The Costs of Cap-and-Trade

I was thinking more about placing us in a position where we become unnecessarily dependent on someone else for

  • Energy
  • Food
  • High-value added manufactured goods, especially defense systems

When they could, in theory, be produced here if it wasn’t for governmental restrictions (Emissions, use of chemicals, trade restrictions on inputs).

Try Googling ‘Cato Institute Clean Air Act’. I just did, and a bunch of papers came up.

Oh, I see. Well, obviously energy works the opposite way. The bill is likely to make us more energy independent. I wouldn’t be too worried about food. But manufactured goods is interesting. You make an argument similar to one of the rationale’s of the auto bailout–we need the capability to make cars so we can convert that equipment and skills into wartime uses if need be.
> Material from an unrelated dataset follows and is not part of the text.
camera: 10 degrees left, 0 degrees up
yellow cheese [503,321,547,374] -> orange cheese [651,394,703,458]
I meant papers by academic economists, not partisan pieces. But I’ll see what CATO has to say.

Regarding domestic industry being hurt by foreign competition, the WTO gave their approval for using taxes on imported goods to account for the Chinas of the world who decide to drag their heels on reducing emissions.

http://www.ft.com/cms/s/0/d9d8ad2e-61e9-11de-9e03-00144feabdc0.html?nclick_check=1

Right. I can see we are drifting into the sarcasm portion of the evening. Serves me right.
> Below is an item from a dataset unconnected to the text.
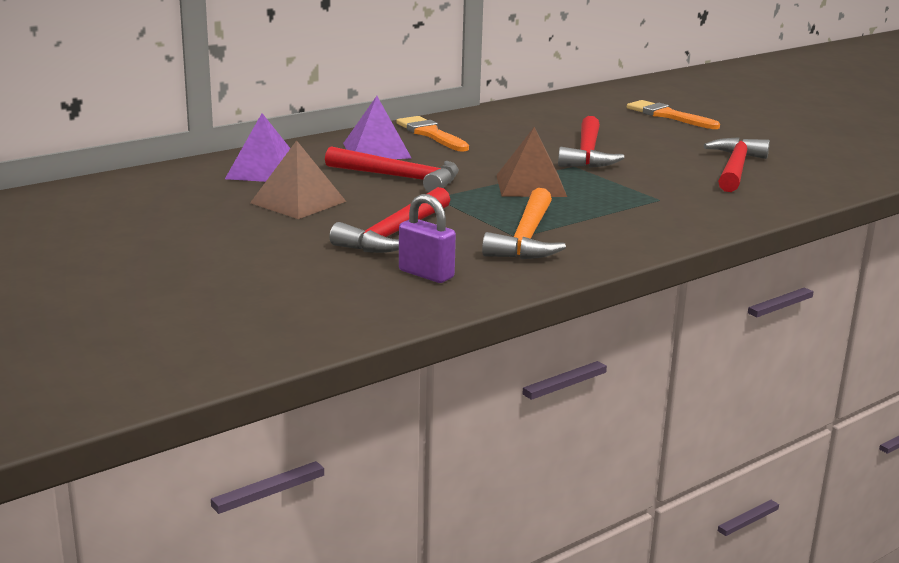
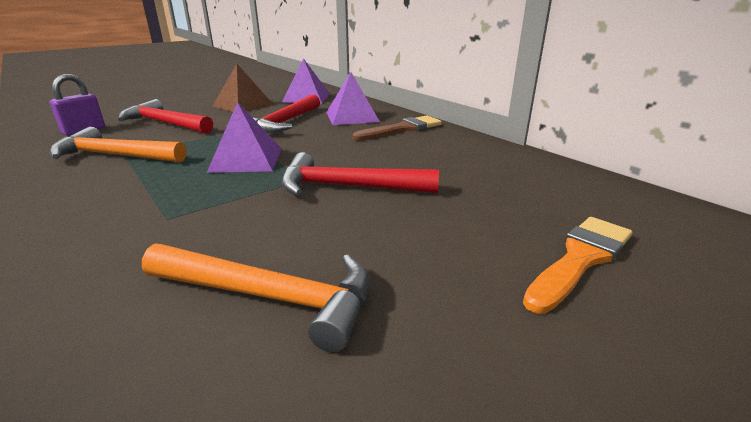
camera: 90 degrees right, 5 degrees up
orange brush [396,116,469,152] -> brown brush [353,115,442,141]
brown pyramid [496,127,567,197] -> purple pyramid [207,102,281,173]
red hammer [703,137,770,192] -> orange hammer [142,243,370,353]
One of the reasons we are uncompetitive in auto manufacturing is that we are destroying it with one hand (UAW support, protectionism, and CAFE) whilst we subsidize it with the other.

If you think wind/solar and the other pie-in-the-sky fantasies being touted by the left are going to produce true energy independence from foreign sources in the next 50 years, you’re dreaming.

The two things that could move the needle in that time frame are coal and nuclear, and they of course are getting the short shrift from our current leaders in D.C.

None of my post was sarcasm.

Also, nuclear will get significant boost from this plan. You should read it.

Actually, you seem to have a profound lack of understanding of my comment.

I don’t have a problem with reducing emissions, I have a problem with a plan that in effect is a tax on the consumer for a misguided policy trying to cure an unproven problem.

Was the Emancipation Proclamation a tax on consumers of cotton? Not everything that raises a price is a tax. Calling it a tax is just empty political rhetoric that you should be embarrassed to repeat like it makes sense.

Call it what you will, the effect is still the same. Just because the politicians that support this don’t want (or have the balls) to call it what it is doesn’t change the result.